Mereka adalah Eko Hendro Purnomo alias Eko Patrio dari PAN, Surya Utama alias Uya Kuya dari PAN, Ahmad Sahroni dari Partai Nasdem, Nafa Urbach dari Partai Nasdem, dan Adies Kadir dari Partai Golkar.
Keputusan penonaktifan ini menimbulkan pertanyaan publik mengenai dasar hukum dalam Undang-Undang Nomor 17 Tahun 2014 tentang MPR, DPR, DPD, dan DPRD atau UU MD3 yang sudah diubah dengan UU Nomor 13 Tahun 2019.

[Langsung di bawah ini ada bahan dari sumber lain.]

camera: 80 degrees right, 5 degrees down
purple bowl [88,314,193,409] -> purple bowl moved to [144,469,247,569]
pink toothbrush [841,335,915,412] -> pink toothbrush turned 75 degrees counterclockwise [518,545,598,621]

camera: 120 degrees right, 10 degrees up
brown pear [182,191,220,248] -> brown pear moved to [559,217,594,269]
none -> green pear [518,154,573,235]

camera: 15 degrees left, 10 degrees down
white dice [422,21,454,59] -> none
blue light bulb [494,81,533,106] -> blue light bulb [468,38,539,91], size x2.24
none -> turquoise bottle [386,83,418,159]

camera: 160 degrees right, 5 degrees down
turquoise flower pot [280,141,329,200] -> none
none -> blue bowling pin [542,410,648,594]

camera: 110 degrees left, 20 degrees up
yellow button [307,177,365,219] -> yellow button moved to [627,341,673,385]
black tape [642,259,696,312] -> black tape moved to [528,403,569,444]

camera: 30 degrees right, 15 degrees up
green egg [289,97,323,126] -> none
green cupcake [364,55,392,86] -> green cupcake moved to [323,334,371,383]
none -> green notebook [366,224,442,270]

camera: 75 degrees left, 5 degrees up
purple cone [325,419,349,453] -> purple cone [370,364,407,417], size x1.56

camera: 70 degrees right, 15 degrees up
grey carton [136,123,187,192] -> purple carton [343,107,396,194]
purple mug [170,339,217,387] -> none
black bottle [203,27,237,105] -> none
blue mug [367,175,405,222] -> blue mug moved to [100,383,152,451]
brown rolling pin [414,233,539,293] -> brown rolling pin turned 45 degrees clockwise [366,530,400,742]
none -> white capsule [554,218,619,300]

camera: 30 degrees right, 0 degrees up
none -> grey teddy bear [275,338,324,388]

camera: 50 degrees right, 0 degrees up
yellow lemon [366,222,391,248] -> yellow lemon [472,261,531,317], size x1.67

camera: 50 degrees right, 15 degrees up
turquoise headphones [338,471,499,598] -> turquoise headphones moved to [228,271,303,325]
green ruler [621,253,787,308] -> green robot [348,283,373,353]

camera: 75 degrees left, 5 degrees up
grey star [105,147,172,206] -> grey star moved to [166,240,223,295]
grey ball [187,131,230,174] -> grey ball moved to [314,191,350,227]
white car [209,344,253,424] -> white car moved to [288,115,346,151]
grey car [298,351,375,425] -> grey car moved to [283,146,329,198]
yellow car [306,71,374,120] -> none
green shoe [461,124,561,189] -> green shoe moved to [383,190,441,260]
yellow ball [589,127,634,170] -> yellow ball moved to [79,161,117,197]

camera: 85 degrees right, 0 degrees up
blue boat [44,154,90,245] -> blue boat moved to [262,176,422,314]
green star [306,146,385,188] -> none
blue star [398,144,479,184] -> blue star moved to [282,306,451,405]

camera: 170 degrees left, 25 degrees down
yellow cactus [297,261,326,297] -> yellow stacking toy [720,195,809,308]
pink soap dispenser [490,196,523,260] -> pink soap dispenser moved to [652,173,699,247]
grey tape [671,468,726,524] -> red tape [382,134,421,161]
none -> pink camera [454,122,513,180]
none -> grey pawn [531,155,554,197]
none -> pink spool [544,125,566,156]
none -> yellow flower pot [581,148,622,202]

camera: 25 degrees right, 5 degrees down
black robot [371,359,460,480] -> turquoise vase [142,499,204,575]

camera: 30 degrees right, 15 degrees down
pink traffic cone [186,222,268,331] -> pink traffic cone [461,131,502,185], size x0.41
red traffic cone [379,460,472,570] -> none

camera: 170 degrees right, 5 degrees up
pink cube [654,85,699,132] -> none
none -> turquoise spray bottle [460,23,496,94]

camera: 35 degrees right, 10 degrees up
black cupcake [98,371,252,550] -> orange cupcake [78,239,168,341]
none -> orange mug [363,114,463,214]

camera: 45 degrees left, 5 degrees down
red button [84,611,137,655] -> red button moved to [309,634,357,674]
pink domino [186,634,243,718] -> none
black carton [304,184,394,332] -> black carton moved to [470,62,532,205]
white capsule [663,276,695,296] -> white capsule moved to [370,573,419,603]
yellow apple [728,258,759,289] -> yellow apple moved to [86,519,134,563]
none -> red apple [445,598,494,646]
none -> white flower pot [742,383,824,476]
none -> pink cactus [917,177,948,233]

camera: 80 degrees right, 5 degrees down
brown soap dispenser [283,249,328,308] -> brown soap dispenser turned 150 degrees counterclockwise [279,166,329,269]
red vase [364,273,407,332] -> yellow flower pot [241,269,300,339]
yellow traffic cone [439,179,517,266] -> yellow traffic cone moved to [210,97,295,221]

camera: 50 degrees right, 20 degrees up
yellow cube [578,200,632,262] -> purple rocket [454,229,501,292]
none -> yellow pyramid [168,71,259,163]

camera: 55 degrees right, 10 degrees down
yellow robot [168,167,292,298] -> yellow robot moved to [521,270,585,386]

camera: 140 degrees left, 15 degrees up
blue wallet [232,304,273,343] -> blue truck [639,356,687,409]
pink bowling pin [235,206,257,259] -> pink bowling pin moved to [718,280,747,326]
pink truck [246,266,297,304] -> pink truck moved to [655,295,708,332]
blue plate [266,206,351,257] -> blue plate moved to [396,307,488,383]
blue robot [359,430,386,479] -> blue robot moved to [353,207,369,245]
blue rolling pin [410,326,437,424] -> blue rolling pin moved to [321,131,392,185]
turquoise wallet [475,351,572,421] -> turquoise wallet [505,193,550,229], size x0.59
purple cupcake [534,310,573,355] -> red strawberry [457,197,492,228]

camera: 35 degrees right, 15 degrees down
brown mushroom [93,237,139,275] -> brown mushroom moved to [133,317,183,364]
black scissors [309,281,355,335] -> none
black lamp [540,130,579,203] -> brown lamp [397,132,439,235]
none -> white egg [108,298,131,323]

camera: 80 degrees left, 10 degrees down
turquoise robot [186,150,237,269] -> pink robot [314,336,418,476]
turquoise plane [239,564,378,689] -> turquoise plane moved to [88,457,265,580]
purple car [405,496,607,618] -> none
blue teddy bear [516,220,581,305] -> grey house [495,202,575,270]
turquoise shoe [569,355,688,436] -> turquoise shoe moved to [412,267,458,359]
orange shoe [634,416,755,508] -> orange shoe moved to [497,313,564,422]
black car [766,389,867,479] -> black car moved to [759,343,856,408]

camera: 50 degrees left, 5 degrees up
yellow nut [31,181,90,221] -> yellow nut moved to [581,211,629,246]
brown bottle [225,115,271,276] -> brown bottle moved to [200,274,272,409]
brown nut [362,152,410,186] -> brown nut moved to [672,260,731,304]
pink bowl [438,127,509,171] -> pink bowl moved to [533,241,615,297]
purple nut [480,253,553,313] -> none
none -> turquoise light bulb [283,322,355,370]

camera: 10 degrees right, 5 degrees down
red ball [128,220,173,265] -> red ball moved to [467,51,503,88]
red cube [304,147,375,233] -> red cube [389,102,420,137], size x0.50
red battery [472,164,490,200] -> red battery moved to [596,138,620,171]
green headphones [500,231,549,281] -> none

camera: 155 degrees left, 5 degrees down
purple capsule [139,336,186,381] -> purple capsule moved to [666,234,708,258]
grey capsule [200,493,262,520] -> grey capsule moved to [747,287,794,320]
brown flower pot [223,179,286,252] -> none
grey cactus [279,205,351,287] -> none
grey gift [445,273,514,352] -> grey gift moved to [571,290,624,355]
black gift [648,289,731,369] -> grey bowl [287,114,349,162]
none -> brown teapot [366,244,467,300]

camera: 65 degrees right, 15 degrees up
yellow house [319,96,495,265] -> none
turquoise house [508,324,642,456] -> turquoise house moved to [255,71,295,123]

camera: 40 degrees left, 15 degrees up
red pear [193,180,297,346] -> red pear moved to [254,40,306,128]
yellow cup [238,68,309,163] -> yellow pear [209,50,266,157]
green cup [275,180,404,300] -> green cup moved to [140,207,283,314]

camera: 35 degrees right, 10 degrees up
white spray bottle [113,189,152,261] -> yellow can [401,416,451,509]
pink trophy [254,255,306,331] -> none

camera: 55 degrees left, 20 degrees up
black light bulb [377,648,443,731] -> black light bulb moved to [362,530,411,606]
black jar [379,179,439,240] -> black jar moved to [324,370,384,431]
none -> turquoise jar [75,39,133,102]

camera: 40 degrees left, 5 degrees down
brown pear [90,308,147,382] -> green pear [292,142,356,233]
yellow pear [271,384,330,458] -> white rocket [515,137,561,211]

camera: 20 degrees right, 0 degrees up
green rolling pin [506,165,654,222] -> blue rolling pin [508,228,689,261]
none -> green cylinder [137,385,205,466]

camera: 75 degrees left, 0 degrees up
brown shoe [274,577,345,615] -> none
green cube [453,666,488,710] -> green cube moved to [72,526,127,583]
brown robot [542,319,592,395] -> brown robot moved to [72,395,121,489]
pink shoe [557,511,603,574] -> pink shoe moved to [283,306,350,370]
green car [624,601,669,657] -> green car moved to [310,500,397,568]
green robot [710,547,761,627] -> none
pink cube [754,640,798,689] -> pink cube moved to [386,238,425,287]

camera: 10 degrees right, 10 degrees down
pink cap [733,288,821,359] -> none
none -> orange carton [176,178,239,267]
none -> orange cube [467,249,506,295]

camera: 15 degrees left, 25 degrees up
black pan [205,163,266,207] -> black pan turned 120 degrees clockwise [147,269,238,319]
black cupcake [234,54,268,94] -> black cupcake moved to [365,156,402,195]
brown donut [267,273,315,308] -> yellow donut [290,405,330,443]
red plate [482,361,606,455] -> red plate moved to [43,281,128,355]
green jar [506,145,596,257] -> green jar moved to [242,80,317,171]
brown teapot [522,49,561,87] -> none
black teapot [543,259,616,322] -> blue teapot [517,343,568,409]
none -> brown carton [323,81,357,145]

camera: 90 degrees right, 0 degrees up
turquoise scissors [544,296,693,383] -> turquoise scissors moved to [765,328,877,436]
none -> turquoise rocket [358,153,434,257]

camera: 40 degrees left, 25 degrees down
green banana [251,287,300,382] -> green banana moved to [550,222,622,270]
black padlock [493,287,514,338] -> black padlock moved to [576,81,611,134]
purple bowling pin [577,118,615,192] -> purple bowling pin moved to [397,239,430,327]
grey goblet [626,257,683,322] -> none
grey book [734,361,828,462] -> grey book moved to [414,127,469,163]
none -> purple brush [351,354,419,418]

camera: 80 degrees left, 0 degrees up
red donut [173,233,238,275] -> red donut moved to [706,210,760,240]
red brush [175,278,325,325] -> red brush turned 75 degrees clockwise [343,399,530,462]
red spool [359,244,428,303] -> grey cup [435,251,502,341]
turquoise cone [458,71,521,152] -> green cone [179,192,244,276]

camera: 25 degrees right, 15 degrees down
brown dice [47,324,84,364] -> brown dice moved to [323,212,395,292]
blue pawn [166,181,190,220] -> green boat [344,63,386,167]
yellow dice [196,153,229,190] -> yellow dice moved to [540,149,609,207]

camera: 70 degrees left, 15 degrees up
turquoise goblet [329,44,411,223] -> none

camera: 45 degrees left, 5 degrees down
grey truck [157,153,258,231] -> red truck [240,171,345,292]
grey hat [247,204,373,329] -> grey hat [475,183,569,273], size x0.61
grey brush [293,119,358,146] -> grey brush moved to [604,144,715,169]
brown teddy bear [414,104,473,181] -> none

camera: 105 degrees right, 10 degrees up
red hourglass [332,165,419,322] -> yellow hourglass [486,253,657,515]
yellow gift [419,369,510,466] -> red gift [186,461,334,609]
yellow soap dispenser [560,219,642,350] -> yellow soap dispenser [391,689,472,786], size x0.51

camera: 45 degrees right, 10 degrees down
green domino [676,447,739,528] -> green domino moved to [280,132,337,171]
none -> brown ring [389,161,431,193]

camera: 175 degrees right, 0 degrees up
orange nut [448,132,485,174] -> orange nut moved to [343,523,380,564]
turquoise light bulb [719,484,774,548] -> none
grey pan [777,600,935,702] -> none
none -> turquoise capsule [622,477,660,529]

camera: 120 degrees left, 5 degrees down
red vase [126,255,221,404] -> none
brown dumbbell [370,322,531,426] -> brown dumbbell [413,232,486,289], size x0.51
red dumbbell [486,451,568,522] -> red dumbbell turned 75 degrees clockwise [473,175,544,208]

Dalam UU tersebut, istilah penonaktifan anggota DPR tidak dikenal secara hukum.
Aturan yang ada hanya mengenal mekanisme pemberhentian antarwaktu, penggantian antarwaktu, dan pemberhentian sementara.
Pemberhentian antarwaktu dapat terjadi karena anggota DPR meninggal dunia, mengundurkan diri, atau diberhentikan.
Sementara penggantian antarwaktu (PAW) sepenuhnya merupakan keputusan partai politik.
Sedangkan pemberhentian sementara dapat diberlakukan jika seorang anggota DPR berstatus terdakwa kasus tindak pidana umum dengan ancaman pidana minimal lima tahun atau terjerat tindak pidana khusus.
Dosen Hukum Tata Negara Universitas Indonesia, Titi Anggraini, menjelaskan bahwa istilah nonaktif anggota DPR bukanlah ketentuan hukum dalam UU MD3.
Menurutnya, langkah partai hanya bersifat kebijakan internal dan tidak berdampak langsung pada status keanggotaan parlemen.
“Bukan mekanisme hukum yang berimplikasi pada status anggota DPR,” kata Titi kepada wartawan, Minggu 31 Agustus 2025.
Ia menegaskan, kelima anggota DPR tersebut masih memiliki hak penuh sebagai wakil rakyat, termasuk menerima gaji dan fasilitas negara.
Namun, Titi menilai sebaiknya demi menjaga martabat pribadi dan kredibilitas partai, mereka memilih mundur secara sukarela.
“Lebih terhormat jika mundur, karena itu memberi kepastian hukum sekaligus tanggung jawab moral kepada masyarakat,” ujarnya.
Sementara itu, Direktur Eksekutif Charta Politika Indonesia, Yunarto Wijaya, menilai penonaktifan hanya langkah politis yang belum menyentuh akar masalah.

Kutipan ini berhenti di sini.